Telling John Q. Public there is something in Congress called a "self-executing rule" likely would draw a blank stare or a shocked look. No, it is not a political suicide pact for corrupt politicians. (That's natural law.) Rather, it is a device used by the House Rules Committee to automatically attach amendments to bills on the floor without a separate debate or vote.

Here's how it works:

Almost every major bill must obtain a special rule, or resolution, from the Rules Committee permitting immediate floor consideration. The resolution also specifies the amount of general debate time and what amendments will be allowed. A special rule also may contain other bells, whistles, gizmos and gadgets. One of these optional attachments is a self-executing provision, which decrees a specified amendment to have been adopted upon the rule's passage. In other words, once the House adopts the special rule it effectively has adopted the amendment before the bill has even been called up for consideration.

Self-executing rules began innocently enough in the 1970s as a way of making technical corrections to bills. But, as the House became more partisan in the 1980s, the majority leadership was empowered by its caucus to take all necessary steps to pass the party's bills. This included a Rules Committee that was used more creatively to devise procedures to all but guarantee policy success. The self-executing rule was one such device to make substantive changes in legislation while ensuring majority passage.

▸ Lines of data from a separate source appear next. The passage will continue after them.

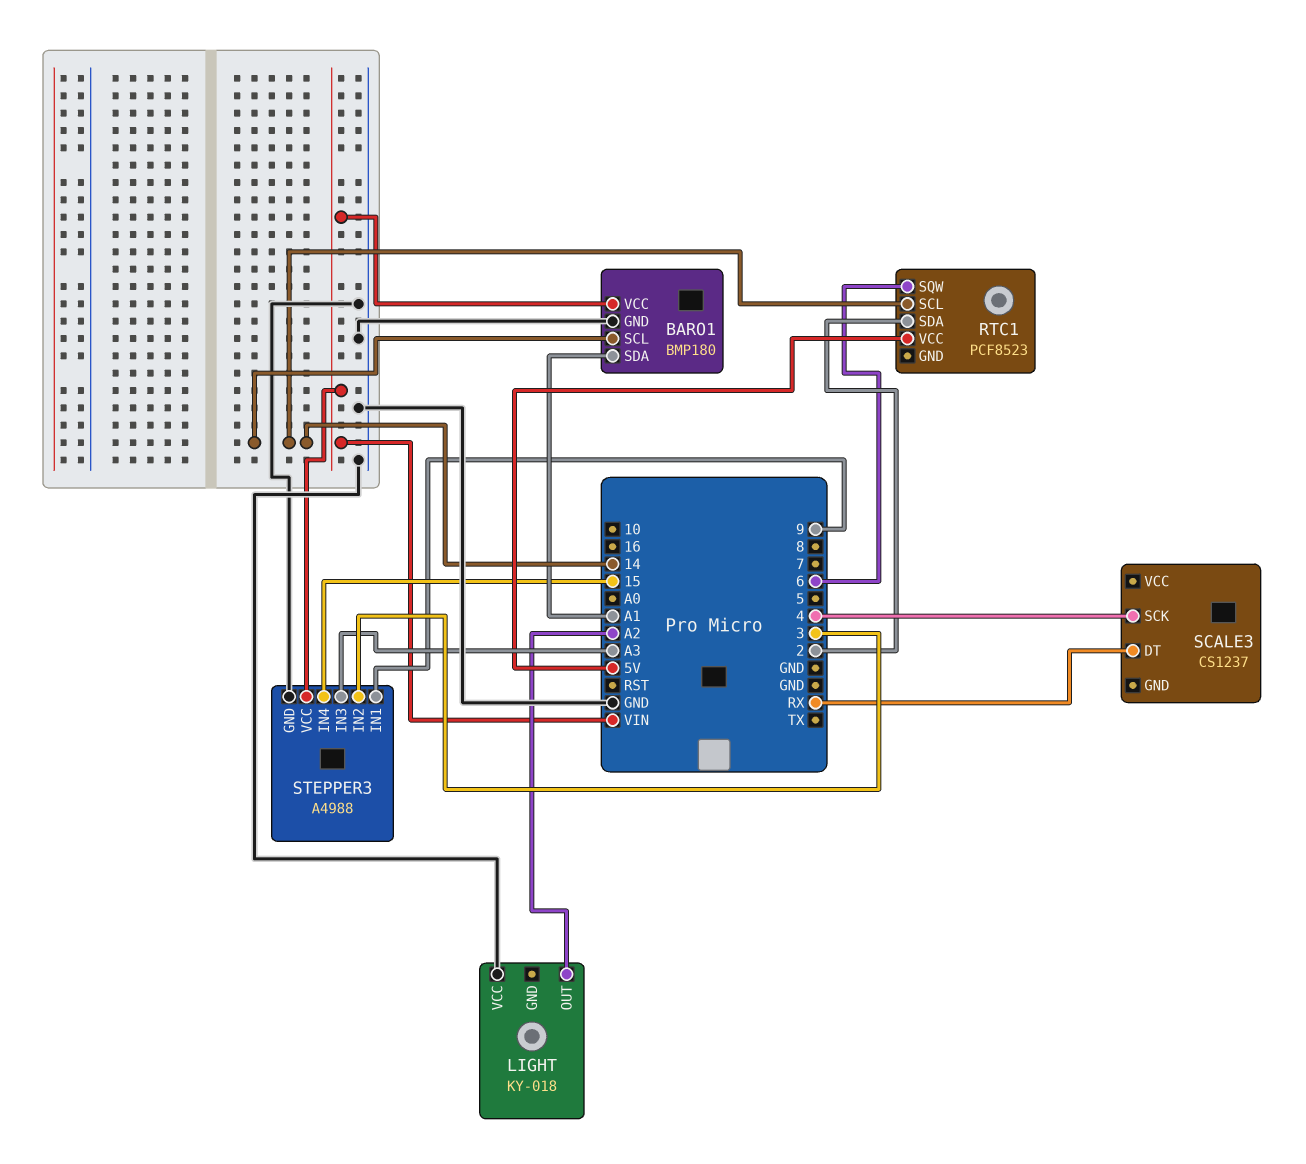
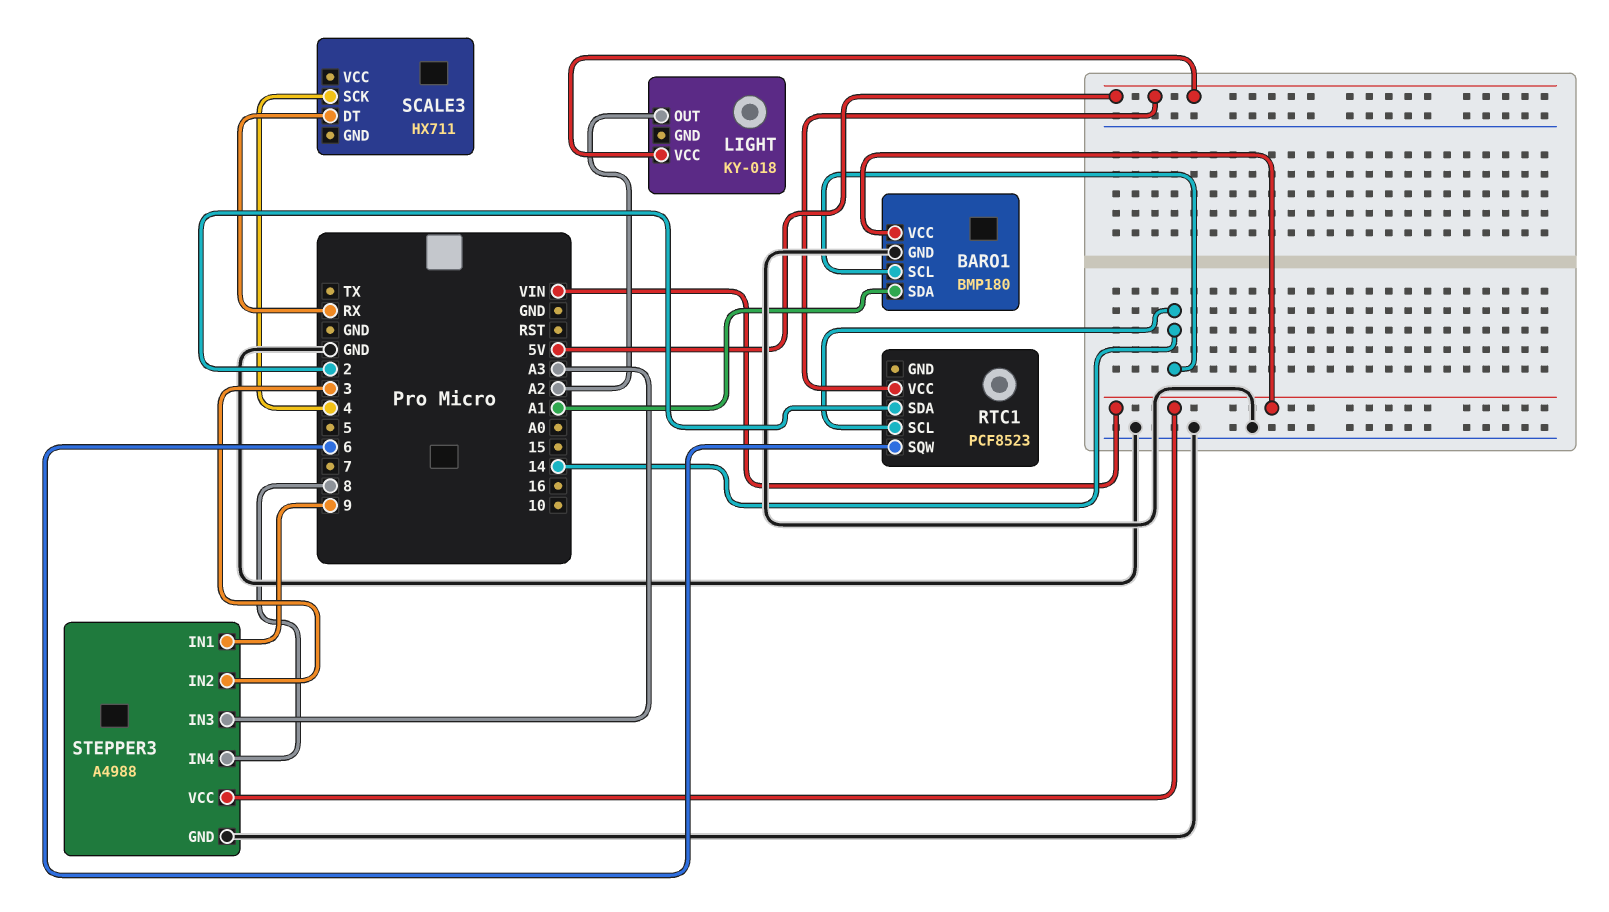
LIGHT pin VCC: GND -> 5V
SCALE3: CS1237 -> HX711
STEPPER3 pin IN4: 15 -> 8

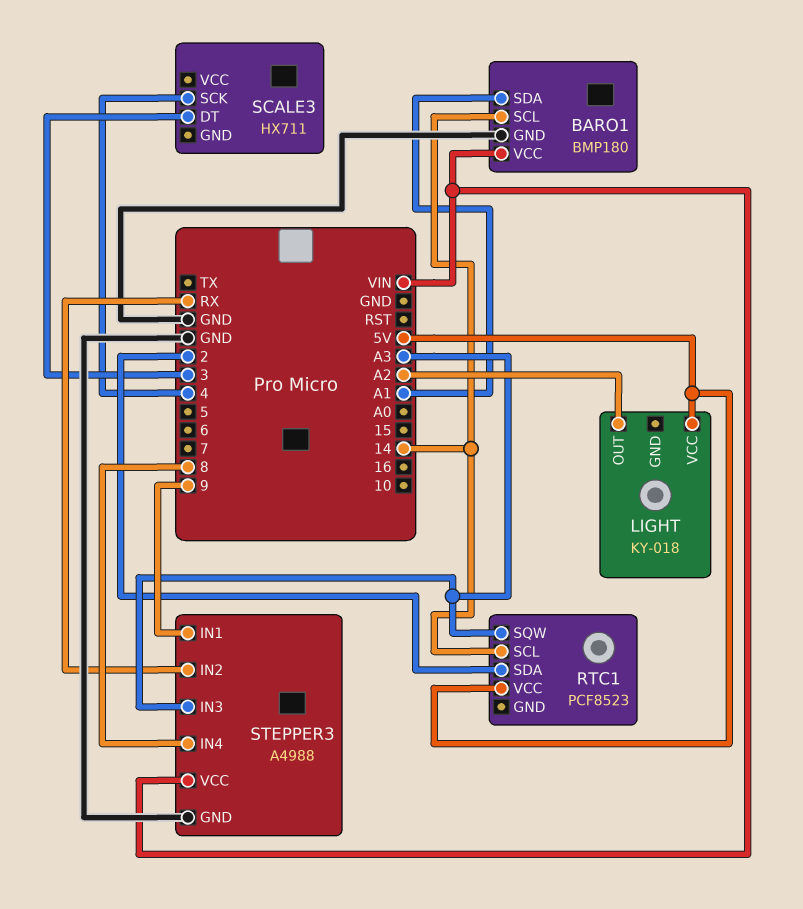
RTC1 pin SQW: 6 -> A3
SCALE3 pin DT: RX -> 3
STEPPER3 pin IN2: 3 -> RX

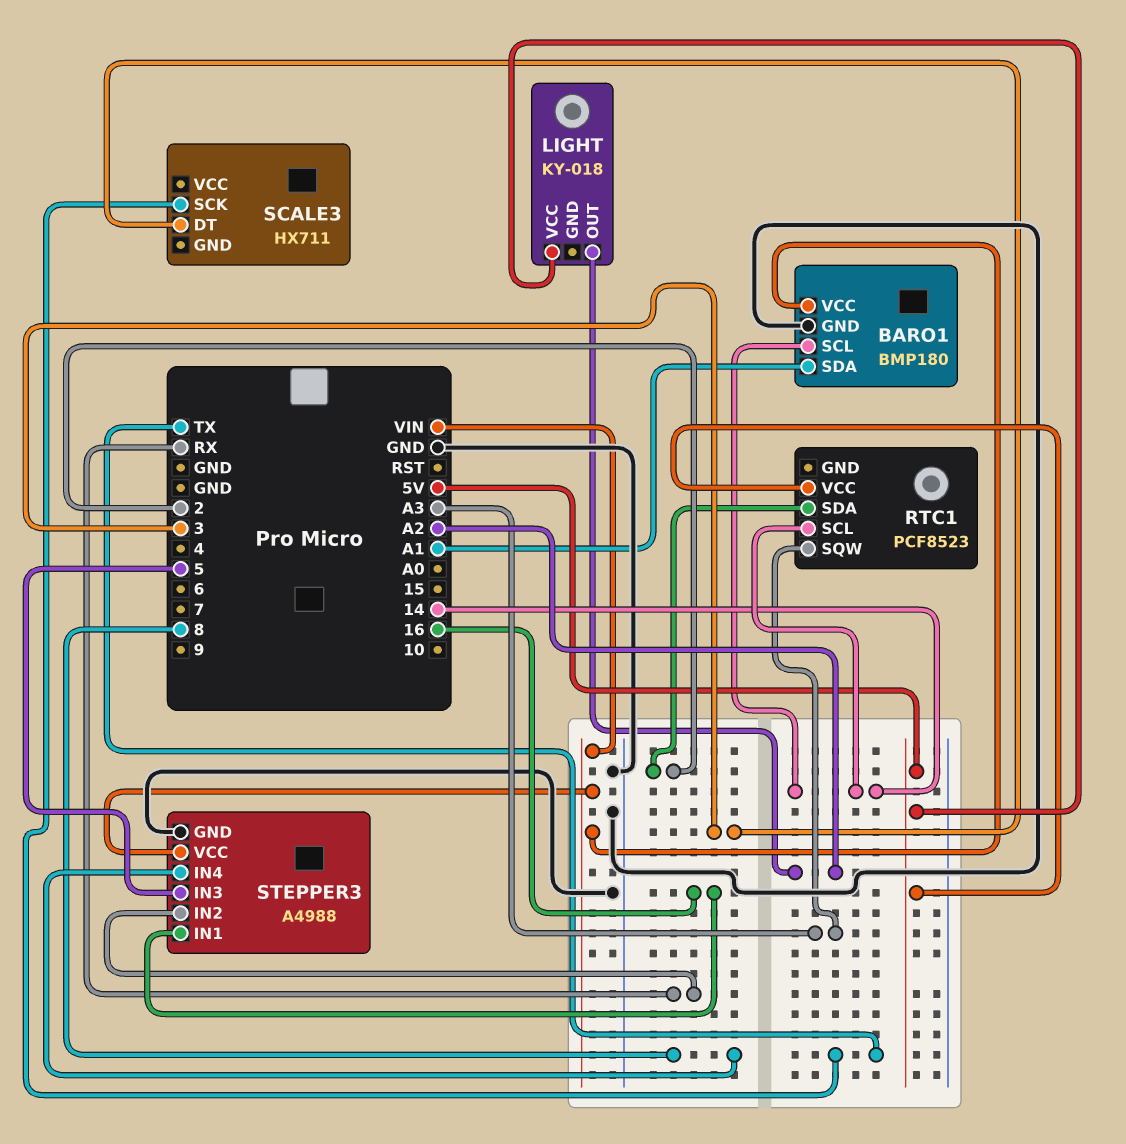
SCALE3 pin SCK: 4 -> TX
STEPPER3 pin IN1: 9 -> 16
STEPPER3 pin IN3: A3 -> 5

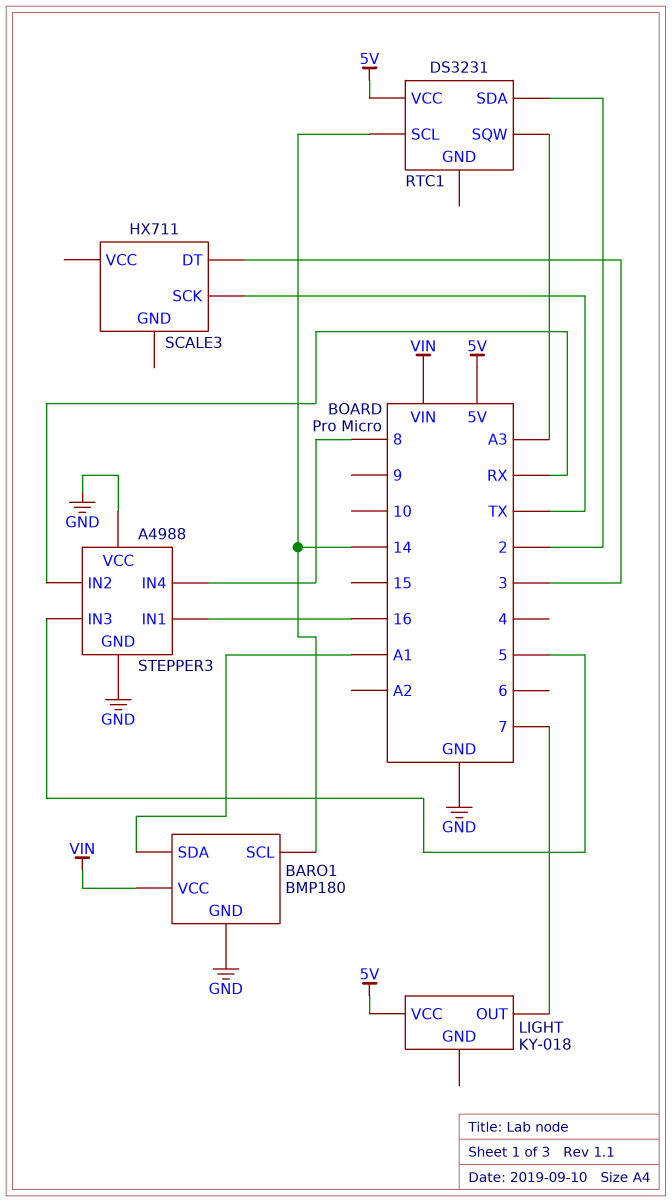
LIGHT pin OUT: A2 -> 7
RTC1: PCF8523 -> DS3231
STEPPER3 pin VCC: VIN -> GND

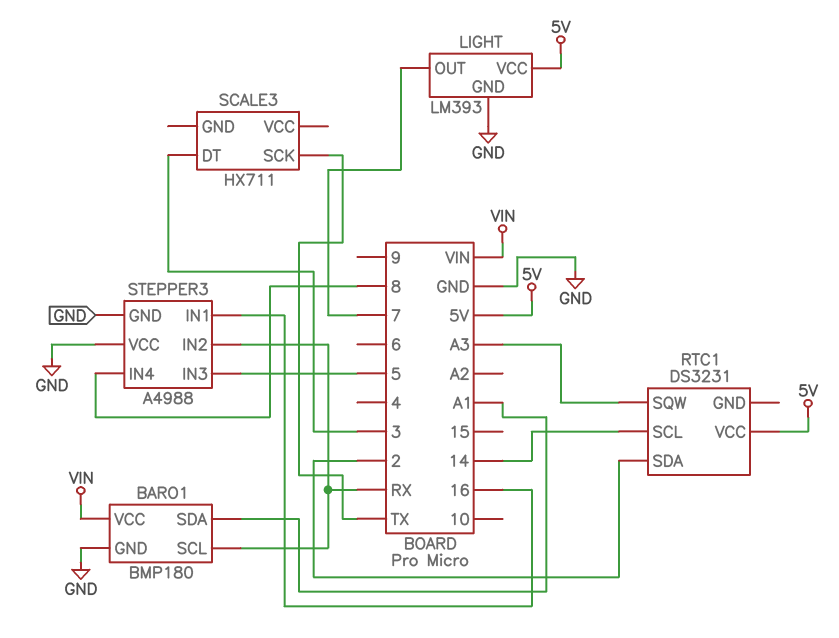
BARO1 pin SCL: 14 -> RX
LIGHT: KY-018 -> LM393
LIGHT pin GND: none -> GND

When Republicans were in the minority, they railed against self-executing rules as being anti-deliberative because they undermined and perverted the work of committees and also prevented the House from having a separate debate and vote on the majority's preferred changes. From the 95th to 98th Congresses (1977-84), there were only eight self-executing rules making up just 1 percent of the 857 total rules granted. However, in Speaker Tip O'Neill's (D-Mass.) final term in the 99th Congress, there were 20 self-executing rules (12 percent). In Rep. Jim Wright's (D-Texas) only full term as Speaker, in the 100th Congress, there were 18 self-executing rules (17 percent). They reached a high point of 30 under Speaker Tom Foley (D-Wash.) during the final Democratic Congress, the 103rd, for 22 percent of all rules.

When Republicans took power in 1995, they soon lost their aversion to self-executing rules and proceeded to set new records under Speaker Newt Gingrich (R-Ga.). There were 38 and 52 self-executing rules in the 104th and 105th Congresses (1995-1998), making up 25 percent and 35 percent of all rules, respectively. Under Speaker Dennis Hastert (R-Ill.) there were 40, 42 and 30 self-executing rules in the 106th, 107th and 108th Congresses (22 percent, 37 percent and 22 percent, respectively). Thus far in the 109th Congress, self-executing rules make up about 16 percent of all rules.

On April 26, the Rules Committee served up the mother of all self-executing rules for the lobby/ethics reform bill. The committee hit the trifecta with not one, not two, but three self-executing provisions in the same special rule. The first trigger was a double whammy: "In lieu of the amendments recommended by the Committees on the Judiciary, Rules, and Government Reform now printed in the bill, the amendment in the nature of a substitute consisting of the text of the Rules Committee Print dated April 21, 2006, modified by the amendment printed in part A of the report of the Committee on Rules accompanying this resolution, shall be considered as adopted in the House and the Committee of the Whole."

The substitute submitted by the Rules Committee did not combine all the amendments adopted by the three reporting committees, as is customarily done. Instead, it deleted two amendments adopted by the Judiciary Committee that would have required disclosure of lobbyists' contacts with Members and staff, and lobbyists' solicitation and transmission of campaign contributions to candidates.

It then further amended its own substitute by automatically deleting a third Judiciary amendment requiring a Government Accountability Office study of lobbyist employment contracts.

The third self-executing provision occurs at the end of the special rule and states: "In the engrossment of H.R. 4975, the Clerk shall ... add the text of H.R. 513, as passed by the House, as new matter at the end of H.R. 4975." In other words, the Clerk was authorized to add as an amendment an entire separate bill, in this case, the House-passed legislation regulating Section 527 political committees, and thereby put that issue into conference with the Senate (which has no comparable provision in its bill).

The special rule had other problems since it allowed only nine amendments to be offered out of 74 submitted. Moreover, appropriators were unhappy with the earmark provisions included in the bill. This forced Rules Chairman David Dreier (R-Calif.) to pull the rule after 20 minutes of debate, followed by a five-hour recess and Republican Conference meeting before the House reconvened and the rule again was called up and narrowly adopted, 216-207.

The perils of forsaking bipartisanship and deliberation on such an important institutional issue forced the majority leadership to resort to procedural politics in hyper-drive. Even then their souped-up procedural machine nearly blew its engine. It may be time to reinvent the Model T, with the "T" standing for the tried and true "tradition" of deliberative lawmaking.

Don Wolfensberger is director of the Congress Project at the Woodrow Wilson International Center for Scholars and former staff director of the House Rules Committee.